Эф взглянул на сына, пытаясь понять, как он воспринимает все это, но никакой реакции не увидел.
— И вот теперь эта напасть, эта чума, эта ужасная... Она взяла маму, ту, которой мы ее знали, и выжгла все доброе и хорошее, что было в ней. Все, что было правильным и истинным. Все то, что и составляет человека, как мы его понимаем. Твоя мама... она была прекрасна. Она была заботлива. Она была... И еще она была безумна — в том смысле, в каком безумны все преданные и любящие матери. А ты был для нее величайшим даром в этом мире. Вот как она понимала тебя. И ты остаешься для нее величайшим даром. Та ее часть, для которой это составляет весь смысл существования, продолжает жить. Но сейчас... сейчас она уже не принадлежит себе. Она больше не Келли Гудуэдер, не мама — и принять это для нас с тобой самое трудное, что только может быть в жизни. Насколько я понимаю, все, что осталось от прежней мамы, — это ее связь с тобой. Потому что эта связь священна, и она не умрет никогда. То, что мы называем любовью — на свой лад, в духе глупых розовощеких поздравительных открыток, — на самом деле нечто такое, что гораздо глубже, чем мы, человеческие существа, представляли себе до сих пор. Ее человеческая любовь к тебе... словно бы сместилась, переформировалась и превратилась в новую страсть, в новую жажду, в нужду небывалой силы. Где она сейчас? В каком-то ужасном месте? А она хочет, чтобы ты был там рядом с ней. В этом месте для нее нет ничего ужасного, ничего злобного или опасного. Она просто хочет, чтобы ты был рядом. И вот что ты должен понять: все это лишь потому, что мама тебя любила — всецело и бесконечно..
Зак кивнул. Он не мог говорить.
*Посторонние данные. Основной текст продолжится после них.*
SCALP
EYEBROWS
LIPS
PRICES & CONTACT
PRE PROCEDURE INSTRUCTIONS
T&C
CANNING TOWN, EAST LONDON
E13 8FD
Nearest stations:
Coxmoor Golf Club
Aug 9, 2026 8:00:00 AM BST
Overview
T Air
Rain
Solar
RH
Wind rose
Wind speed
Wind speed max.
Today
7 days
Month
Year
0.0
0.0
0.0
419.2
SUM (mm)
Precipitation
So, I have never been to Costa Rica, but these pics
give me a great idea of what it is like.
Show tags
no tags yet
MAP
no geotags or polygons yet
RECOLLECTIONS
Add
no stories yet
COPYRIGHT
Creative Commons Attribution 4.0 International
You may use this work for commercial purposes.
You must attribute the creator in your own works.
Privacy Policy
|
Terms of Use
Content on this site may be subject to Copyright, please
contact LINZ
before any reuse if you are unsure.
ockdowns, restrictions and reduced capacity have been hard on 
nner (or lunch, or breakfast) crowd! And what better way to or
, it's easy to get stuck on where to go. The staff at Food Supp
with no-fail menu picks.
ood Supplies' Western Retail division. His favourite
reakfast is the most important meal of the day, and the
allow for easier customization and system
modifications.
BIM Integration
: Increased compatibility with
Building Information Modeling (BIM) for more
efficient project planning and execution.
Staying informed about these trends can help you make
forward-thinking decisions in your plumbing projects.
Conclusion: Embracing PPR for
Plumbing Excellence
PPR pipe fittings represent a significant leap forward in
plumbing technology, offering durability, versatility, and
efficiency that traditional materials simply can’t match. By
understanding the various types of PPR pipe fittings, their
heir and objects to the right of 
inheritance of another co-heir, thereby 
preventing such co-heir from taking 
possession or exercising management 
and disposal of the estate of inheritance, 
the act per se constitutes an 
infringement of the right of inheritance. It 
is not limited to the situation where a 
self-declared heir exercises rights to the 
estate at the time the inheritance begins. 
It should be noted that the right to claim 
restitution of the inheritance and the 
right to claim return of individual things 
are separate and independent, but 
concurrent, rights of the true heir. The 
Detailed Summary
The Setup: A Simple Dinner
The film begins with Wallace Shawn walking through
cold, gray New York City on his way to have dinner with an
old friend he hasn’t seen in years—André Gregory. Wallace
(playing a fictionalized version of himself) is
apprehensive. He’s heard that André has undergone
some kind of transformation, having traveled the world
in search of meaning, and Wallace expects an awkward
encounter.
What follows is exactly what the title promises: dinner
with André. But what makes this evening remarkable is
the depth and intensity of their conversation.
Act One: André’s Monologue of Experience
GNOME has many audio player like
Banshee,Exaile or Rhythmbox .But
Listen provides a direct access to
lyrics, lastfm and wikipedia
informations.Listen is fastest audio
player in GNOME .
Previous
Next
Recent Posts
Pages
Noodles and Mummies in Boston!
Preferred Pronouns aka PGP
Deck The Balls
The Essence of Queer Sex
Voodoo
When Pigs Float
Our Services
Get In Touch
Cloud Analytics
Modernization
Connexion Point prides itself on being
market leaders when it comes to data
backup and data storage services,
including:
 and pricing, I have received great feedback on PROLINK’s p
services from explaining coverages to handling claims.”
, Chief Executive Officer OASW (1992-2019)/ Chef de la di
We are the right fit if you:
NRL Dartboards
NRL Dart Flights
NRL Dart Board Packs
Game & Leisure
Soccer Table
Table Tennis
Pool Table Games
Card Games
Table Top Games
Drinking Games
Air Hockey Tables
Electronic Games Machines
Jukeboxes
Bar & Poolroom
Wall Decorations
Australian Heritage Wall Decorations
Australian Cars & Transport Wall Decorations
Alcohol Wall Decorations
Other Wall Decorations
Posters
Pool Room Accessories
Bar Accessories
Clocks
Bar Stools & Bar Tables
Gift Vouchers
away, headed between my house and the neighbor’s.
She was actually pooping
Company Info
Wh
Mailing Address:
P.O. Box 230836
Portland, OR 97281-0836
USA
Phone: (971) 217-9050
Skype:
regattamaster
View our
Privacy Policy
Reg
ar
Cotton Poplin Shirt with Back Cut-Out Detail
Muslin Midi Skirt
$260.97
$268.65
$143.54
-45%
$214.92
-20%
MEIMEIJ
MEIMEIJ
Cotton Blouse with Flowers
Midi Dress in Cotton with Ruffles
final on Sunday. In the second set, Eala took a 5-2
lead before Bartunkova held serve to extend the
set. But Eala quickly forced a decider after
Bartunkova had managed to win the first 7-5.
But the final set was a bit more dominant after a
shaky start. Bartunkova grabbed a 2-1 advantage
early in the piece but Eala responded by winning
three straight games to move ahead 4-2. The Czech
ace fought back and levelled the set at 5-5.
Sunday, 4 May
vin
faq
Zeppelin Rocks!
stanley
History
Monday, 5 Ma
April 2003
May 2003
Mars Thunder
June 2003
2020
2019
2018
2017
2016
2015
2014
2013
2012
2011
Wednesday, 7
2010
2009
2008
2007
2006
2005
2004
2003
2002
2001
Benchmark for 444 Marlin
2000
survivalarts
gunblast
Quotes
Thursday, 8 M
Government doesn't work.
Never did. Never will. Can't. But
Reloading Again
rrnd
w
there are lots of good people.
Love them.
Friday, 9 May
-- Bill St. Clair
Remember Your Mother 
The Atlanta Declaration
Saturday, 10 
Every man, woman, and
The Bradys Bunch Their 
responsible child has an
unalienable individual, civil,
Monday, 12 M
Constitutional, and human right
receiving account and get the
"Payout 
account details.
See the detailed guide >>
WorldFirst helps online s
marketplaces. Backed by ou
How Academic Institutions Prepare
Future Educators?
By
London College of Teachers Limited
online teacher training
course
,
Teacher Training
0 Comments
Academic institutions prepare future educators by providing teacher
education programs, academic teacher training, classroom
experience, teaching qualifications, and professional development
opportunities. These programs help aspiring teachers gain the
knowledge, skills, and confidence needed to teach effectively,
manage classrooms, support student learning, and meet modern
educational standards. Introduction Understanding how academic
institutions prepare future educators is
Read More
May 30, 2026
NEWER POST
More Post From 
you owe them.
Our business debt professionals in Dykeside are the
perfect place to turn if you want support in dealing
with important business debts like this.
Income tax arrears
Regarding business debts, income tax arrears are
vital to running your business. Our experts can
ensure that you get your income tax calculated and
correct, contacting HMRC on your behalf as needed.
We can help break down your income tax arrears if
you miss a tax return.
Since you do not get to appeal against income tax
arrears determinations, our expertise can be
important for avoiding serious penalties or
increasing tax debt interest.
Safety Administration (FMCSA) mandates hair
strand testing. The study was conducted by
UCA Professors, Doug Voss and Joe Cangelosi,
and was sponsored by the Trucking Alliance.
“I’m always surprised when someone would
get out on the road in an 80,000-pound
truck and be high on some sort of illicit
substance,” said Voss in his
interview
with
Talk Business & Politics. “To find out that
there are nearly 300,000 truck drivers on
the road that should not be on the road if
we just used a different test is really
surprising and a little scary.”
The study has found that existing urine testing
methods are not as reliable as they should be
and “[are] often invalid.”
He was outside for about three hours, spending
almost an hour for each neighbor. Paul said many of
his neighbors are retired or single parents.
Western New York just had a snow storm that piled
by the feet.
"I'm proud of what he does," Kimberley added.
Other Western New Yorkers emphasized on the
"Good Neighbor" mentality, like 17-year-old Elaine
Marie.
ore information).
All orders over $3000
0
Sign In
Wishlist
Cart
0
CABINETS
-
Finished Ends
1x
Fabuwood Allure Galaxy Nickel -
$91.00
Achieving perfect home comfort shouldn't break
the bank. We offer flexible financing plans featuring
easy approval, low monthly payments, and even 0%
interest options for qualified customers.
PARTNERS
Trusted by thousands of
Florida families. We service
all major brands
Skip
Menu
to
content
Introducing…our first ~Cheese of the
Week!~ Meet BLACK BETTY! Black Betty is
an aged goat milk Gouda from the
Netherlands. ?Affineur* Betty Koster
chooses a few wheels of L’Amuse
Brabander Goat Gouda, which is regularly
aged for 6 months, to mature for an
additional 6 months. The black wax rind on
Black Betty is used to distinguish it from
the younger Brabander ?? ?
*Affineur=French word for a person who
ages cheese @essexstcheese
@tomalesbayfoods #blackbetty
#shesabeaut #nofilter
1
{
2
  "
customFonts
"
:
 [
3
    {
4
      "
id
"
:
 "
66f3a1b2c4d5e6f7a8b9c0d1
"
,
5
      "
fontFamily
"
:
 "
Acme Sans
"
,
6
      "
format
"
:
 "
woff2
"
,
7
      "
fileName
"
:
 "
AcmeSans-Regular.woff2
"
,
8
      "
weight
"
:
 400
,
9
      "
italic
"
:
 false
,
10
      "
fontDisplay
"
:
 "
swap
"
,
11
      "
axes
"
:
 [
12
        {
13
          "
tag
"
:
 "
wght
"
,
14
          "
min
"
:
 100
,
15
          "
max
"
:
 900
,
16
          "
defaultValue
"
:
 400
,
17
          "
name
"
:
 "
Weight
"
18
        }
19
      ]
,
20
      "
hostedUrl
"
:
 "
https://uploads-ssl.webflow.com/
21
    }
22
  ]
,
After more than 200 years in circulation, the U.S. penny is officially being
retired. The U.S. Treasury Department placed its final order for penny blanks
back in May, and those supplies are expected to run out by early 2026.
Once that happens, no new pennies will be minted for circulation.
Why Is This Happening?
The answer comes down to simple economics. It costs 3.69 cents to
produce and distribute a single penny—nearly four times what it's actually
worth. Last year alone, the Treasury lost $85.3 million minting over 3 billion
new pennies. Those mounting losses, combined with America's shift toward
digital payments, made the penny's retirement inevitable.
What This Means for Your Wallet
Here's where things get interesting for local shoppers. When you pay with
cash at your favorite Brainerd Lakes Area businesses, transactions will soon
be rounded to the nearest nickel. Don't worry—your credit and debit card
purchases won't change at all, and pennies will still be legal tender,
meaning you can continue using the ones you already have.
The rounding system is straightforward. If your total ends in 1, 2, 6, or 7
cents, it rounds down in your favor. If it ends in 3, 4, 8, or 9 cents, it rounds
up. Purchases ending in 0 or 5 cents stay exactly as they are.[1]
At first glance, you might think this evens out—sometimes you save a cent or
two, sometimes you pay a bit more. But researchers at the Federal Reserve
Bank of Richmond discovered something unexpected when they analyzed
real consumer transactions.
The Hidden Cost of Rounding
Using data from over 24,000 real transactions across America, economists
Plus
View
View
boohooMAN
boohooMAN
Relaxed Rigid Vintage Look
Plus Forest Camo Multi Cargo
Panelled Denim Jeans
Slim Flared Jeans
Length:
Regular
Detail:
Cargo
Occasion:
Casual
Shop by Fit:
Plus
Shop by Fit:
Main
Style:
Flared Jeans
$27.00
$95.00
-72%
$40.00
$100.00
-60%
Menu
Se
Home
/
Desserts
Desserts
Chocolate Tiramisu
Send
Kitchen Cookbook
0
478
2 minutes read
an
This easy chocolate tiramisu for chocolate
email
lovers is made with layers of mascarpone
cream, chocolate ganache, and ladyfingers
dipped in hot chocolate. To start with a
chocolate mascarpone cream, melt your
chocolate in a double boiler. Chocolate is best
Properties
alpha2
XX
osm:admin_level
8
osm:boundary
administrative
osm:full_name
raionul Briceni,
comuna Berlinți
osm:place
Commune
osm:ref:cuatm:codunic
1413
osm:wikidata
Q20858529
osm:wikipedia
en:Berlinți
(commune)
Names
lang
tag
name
Или не хотел.
— Теперь, когда все сказано, мы должны обезопасить тебя от нее. Она выглядит сейчас совершенно иначе, правильно? Это потому, что она и сама теперь совершенно иная — иная в фундаментальном смысле, — и с этим нелегко справиться. Я не могу сделать так, чтобы для тебя все стало по-прежнему, — я могу лишь защитить тебя от нее. От того, во что она превратилась. Это теперь моя новая работа — как твоего родителя, твоего отца. Подумай о маме, какой она была прежде, и представь себе — что бы она сделала, чтобы уберечь тебя от угрозы твоему здоровью, твоей безопасности? Ну, скажи мне, как бы она поступила?
Зак опять кивнул и ответил без промедления:
— Она спрятала бы меня.
— Она забрала бы тебя. И увезла бы как можно дальше от угрозы, в какое-нибудь безопасное место. — Эф сам внимательно прислушивался к тому, что он говорит сыну. — Просто схватила бы тебя и... пустилась бежать со всех ног. Я прав или нет?
— Ты прав, — сказал Зак.
— Ну вот. Значит, она стала бы твоей сверхзащитой, так? А теперь твоей сверхзащитой буду я.
Бруклин
Эрик Джексон сфотографировал протравленное окно с трех разных точек. На дежурство он всегда брал с собой маленький цифровой «Кэнон», наравне с пистолетом и значком.
Травление кислотой стало сейчас повальным увлечением. Кислоту, купленную в обыкновенном хозяйственном магазине, обычно смешивали с обувным кремом, чтобы на стекле или плексигласе оставался четкий след. Он проявлялся не сразу — требовалось несколько часов, чтобы смесь как следует «прожгла» стекло. Чем дольше сохранялась на его поверхности нанесенная кислота, тем устойчивее становился рисунок.
Эрик отступил на несколько шагов, чтобы оценить граффито. Шесть черных отростков, лучами расходящихся от красного пятна в центре. Он пощелкал кнопкой, перебирая изображения в памяти камеры. Вот еще один похожий снимок, сделанный вчера, в Бей-Ридже, только не такой четкий, как нынешние. А вот и третий рисунок — Эрик щелкнул его в Канарси, — он больше походил на гигантскую звездочку, какой в книгах помечают сноски, но линии смелые, нанесенные все той же уверенной рукой.